What you are asked to do: Each line in the records below, from the one that contains "cystadenocarcinoma stained with" to the one that contains "brown stain labels", should be reproduced exactly, the first and last included.

---------------

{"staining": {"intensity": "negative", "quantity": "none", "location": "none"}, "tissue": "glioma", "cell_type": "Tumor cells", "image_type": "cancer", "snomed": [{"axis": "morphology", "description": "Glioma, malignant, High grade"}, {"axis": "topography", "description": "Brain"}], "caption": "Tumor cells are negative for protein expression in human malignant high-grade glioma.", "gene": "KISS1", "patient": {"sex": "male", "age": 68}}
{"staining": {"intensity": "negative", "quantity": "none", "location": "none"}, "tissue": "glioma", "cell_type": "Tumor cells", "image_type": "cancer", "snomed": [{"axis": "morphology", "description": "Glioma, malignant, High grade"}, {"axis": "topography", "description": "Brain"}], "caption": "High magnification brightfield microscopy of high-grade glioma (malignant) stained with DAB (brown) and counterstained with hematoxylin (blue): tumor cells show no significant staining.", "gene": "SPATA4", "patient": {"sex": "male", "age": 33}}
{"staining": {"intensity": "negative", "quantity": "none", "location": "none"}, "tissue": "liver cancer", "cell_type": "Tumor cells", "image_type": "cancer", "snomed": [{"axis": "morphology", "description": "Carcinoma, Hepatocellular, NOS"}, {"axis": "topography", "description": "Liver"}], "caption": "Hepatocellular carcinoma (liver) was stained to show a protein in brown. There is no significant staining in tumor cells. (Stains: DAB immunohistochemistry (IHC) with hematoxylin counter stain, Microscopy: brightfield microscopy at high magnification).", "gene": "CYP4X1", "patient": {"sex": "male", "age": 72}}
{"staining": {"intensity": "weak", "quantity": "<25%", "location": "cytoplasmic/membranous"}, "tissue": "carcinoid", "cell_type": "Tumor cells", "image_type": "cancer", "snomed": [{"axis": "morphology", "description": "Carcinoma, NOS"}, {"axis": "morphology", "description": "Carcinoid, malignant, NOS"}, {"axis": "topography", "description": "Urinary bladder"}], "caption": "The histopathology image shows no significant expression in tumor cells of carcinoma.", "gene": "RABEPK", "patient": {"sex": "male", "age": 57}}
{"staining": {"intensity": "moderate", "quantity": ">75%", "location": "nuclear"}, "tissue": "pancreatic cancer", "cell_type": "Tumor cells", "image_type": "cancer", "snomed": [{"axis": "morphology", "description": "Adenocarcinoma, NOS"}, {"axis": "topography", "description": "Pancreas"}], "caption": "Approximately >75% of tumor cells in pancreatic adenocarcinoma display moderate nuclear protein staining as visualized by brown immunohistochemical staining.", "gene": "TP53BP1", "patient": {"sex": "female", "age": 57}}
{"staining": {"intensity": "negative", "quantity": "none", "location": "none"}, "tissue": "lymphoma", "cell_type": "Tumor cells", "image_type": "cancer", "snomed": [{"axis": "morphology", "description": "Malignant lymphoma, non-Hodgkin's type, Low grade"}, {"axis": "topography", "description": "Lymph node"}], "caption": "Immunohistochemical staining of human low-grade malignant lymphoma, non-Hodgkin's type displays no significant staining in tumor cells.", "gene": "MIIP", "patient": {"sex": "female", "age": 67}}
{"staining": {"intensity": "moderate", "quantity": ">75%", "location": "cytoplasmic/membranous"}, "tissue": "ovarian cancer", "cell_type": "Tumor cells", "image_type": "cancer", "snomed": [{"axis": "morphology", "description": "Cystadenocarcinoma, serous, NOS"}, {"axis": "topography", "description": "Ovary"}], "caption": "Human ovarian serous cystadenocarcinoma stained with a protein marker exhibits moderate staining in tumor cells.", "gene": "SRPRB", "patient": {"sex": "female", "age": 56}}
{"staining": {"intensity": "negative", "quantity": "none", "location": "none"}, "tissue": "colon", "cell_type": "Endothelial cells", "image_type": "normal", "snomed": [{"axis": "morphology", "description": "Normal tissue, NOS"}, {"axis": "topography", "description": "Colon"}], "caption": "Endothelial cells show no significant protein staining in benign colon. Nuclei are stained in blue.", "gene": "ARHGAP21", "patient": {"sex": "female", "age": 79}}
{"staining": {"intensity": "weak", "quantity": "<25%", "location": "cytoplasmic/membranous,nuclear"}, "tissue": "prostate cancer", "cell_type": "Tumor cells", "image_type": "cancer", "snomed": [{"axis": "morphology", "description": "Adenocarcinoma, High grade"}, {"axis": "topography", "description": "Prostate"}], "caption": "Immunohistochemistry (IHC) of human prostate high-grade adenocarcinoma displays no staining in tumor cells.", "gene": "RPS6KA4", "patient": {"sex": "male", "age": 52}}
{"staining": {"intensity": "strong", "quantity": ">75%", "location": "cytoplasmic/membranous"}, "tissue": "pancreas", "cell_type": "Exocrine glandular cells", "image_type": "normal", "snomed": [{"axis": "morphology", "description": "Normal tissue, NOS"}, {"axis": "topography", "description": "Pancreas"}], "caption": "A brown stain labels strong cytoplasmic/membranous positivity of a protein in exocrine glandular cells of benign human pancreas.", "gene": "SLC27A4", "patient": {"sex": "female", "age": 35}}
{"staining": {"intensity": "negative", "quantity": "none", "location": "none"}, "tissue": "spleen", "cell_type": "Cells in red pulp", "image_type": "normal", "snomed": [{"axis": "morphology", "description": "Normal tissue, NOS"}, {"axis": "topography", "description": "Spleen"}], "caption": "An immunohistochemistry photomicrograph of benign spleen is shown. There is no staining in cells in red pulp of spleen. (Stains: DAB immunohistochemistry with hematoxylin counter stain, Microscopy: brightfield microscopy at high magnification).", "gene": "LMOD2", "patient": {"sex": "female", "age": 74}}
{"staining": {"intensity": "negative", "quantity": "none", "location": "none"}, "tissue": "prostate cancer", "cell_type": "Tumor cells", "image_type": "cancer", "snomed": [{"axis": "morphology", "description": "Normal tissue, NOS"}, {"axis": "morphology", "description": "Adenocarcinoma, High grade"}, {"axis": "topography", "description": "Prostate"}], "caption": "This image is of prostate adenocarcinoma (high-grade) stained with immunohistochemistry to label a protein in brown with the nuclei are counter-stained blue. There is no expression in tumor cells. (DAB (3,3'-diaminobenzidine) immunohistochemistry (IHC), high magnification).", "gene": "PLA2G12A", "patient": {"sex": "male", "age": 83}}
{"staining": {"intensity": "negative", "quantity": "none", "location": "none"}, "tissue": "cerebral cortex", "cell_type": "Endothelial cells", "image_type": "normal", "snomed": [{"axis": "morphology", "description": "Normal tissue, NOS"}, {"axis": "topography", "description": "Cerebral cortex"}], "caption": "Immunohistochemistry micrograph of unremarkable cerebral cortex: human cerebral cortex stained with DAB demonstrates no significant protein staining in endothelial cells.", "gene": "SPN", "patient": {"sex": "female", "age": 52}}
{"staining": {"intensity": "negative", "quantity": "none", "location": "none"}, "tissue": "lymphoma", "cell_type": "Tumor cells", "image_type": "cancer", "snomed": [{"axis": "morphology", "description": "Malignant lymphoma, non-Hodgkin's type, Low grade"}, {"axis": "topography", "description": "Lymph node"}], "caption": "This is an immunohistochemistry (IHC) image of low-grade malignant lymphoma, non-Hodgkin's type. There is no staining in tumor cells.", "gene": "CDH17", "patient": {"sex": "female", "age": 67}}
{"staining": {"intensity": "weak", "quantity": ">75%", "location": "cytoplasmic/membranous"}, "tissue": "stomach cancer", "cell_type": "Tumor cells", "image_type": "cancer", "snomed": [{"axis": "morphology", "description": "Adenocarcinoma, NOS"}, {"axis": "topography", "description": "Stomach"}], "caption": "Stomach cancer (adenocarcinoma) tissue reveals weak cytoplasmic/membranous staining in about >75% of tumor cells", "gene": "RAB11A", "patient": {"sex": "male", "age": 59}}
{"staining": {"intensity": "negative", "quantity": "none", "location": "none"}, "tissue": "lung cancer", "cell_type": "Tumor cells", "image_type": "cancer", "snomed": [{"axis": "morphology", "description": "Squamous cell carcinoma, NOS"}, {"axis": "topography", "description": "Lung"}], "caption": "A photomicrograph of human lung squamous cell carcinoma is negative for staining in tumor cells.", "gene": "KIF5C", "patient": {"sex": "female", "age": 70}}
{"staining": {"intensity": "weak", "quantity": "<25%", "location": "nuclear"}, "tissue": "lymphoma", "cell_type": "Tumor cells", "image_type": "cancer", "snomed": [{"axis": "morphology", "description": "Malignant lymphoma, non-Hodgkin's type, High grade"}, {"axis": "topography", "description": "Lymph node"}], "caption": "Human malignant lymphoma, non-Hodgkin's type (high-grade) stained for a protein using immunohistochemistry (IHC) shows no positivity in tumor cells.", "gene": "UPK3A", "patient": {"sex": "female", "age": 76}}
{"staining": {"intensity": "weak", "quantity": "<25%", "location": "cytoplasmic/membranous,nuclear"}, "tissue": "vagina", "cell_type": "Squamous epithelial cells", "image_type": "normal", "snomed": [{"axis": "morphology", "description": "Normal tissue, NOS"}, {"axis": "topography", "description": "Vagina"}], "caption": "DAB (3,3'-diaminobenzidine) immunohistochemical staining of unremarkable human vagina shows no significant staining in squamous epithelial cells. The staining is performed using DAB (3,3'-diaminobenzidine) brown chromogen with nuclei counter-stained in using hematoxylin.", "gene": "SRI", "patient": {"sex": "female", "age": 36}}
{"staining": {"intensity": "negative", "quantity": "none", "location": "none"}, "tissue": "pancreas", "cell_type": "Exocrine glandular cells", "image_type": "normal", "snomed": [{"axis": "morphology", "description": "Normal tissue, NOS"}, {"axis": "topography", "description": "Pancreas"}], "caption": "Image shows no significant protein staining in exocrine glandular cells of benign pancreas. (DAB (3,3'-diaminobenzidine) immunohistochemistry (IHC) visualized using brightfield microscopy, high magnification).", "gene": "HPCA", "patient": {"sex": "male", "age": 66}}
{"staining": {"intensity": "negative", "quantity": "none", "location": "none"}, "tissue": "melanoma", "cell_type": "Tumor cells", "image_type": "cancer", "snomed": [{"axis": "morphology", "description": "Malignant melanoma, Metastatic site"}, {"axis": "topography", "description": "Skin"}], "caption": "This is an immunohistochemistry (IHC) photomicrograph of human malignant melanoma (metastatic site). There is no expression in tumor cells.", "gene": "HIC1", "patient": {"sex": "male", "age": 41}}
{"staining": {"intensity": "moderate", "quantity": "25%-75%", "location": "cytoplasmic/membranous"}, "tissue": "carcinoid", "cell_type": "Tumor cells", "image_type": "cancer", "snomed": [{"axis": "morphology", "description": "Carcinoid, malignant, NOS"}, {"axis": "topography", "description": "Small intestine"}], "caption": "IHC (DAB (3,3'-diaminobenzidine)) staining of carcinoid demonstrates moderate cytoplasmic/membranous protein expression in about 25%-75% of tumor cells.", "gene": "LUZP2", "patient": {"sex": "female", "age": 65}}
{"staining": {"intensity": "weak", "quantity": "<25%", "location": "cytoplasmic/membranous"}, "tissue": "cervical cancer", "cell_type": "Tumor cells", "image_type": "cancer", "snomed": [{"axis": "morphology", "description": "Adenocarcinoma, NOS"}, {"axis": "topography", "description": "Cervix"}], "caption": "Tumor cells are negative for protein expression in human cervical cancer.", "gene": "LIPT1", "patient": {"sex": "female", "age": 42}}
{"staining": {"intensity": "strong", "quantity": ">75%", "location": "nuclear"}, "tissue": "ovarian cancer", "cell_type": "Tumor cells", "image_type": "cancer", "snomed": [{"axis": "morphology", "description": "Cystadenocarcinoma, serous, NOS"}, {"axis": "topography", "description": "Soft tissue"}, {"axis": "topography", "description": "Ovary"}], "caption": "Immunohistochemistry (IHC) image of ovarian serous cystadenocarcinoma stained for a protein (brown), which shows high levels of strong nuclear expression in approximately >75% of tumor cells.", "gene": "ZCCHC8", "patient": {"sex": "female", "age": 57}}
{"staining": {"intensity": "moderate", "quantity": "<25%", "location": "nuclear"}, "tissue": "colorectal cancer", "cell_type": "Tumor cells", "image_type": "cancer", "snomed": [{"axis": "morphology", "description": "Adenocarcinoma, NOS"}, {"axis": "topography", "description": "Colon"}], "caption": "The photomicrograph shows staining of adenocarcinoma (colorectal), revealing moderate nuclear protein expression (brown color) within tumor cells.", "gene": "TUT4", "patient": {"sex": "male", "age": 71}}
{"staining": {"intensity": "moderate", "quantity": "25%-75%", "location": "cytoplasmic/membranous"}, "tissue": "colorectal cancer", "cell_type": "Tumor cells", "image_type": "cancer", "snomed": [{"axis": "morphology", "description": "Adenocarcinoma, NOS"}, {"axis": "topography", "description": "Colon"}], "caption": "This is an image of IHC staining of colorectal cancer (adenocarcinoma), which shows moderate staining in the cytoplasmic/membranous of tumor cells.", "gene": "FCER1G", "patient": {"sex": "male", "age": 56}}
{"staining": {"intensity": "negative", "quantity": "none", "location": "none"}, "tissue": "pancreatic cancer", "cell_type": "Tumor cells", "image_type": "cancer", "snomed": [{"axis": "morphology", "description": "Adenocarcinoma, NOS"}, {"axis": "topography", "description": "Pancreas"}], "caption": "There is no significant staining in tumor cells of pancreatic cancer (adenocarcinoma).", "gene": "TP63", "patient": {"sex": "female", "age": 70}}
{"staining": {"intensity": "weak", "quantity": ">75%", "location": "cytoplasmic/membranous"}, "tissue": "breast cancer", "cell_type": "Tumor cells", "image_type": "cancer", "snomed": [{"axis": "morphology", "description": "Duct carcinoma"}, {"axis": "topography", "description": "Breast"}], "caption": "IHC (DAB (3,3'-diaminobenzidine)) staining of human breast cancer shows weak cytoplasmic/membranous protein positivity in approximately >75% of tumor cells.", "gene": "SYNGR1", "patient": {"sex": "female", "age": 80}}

---------------

Response area:
{"staining": {"intensity": "moderate", "quantity": ">75%", "location": "cytoplasmic/membranous"}, "tissue": "ovarian cancer", "cell_type": "Tumor cells", "image_type": "cancer", "snomed": [{"axis": "morphology", "description": "Cystadenocarcinoma, serous, NOS"}, {"axis": "topography", "description": "Ovary"}], "caption": "Human ovarian serous cystadenocarcinoma stained with a protein marker exhibits moderate staining in tumor cells.", "gene": "SRPRB", "patient": {"sex": "female", "age": 56}}
{"staining": {"intensity": "negative", "quantity": "none", "location": "none"}, "tissue": "colon", "cell_type": "Endothelial cells", "image_type": "normal", "snomed": [{"axis": "morphology", "description": "Normal tissue, NOS"}, {"axis": "topography", "description": "Colon"}], "caption": "Endothelial cells show no significant protein staining in benign colon. Nuclei are stained in blue.", "gene": "ARHGAP21", "patient": {"sex": "female", "age": 79}}
{"staining": {"intensity": "weak", "quantity": "<25%", "location": "cytoplasmic/membranous,nuclear"}, "tissue": "prostate cancer", "cell_type": "Tumor cells", "image_type": "cancer", "snomed": [{"axis": "morphology", "description": "Adenocarcinoma, High grade"}, {"axis": "topography", "description": "Prostate"}], "caption": "Immunohistochemistry (IHC) of human prostate high-grade adenocarcinoma displays no staining in tumor cells.", "gene": "RPS6KA4", "patient": {"sex": "male", "age": 52}}
{"staining": {"intensity": "strong", "quantity": ">75%", "location": "cytoplasmic/membranous"}, "tissue": "pancreas", "cell_type": "Exocrine glandular cells", "image_type": "normal", "snomed": [{"axis": "morphology", "description": "Normal tissue, NOS"}, {"axis": "topography", "description": "Pancreas"}], "caption": "A brown stain labels strong cytoplasmic/membranous positivity of a protein in exocrine glandular cells of benign human pancreas.", "gene": "SLC27A4", "patient": {"sex": "female", "age": 35}}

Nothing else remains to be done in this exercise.